Additionally, the omnibus allocates $3.4 million to the National Urban Security Technology Laboratory (NUSTL), located in New York City. NUSTL is a federal laboratory organized within the U.S. Department of Homeland Security Science and Technology Directorate’s First Responders Group. The lab regularly tests equipment, including radiological detection technologies, for the FDNY and NYPD. The lab’s strategic location in New York City allows for innovative systems and technologies to be tested by local first responders before being implemented on a national scale.
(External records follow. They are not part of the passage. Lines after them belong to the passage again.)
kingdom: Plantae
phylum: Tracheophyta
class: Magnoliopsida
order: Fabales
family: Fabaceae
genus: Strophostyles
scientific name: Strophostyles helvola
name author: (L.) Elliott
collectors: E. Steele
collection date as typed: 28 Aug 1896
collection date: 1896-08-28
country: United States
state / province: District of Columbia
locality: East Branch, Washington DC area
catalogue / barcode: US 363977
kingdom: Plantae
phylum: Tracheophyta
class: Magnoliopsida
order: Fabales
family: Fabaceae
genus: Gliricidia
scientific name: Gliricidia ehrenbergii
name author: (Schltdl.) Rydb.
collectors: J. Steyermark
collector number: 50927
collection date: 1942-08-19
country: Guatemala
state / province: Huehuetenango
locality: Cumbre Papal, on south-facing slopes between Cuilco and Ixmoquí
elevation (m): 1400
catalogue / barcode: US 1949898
The lab was slated for closure until Donovan successfully funded it in an amendment to the Make America Secure and Prosperous Appropriations Act.


Congressman Donovan is New York City’s only Republican representative in Congress and chairs the House Subcommittee on Emergency Preparedness, Response, and Communications. Representing a community that suffered devastating losses from the September 11th terror attack and from Superstorm Sandy, Donovan has made homeland security and storm resiliency major priorities during his tenure in Congress. He advocated directly to House Appropriations Committee Chairman Rodney Frelinghuysen for the security funds included in the omnibus.


This Congress, three of Donovan’s homeland security bills have passed the House of Representatives: the Transit Security Grant Program Flexibility Act; the Cyber Preparedness Act; and the Securing the Cities Act.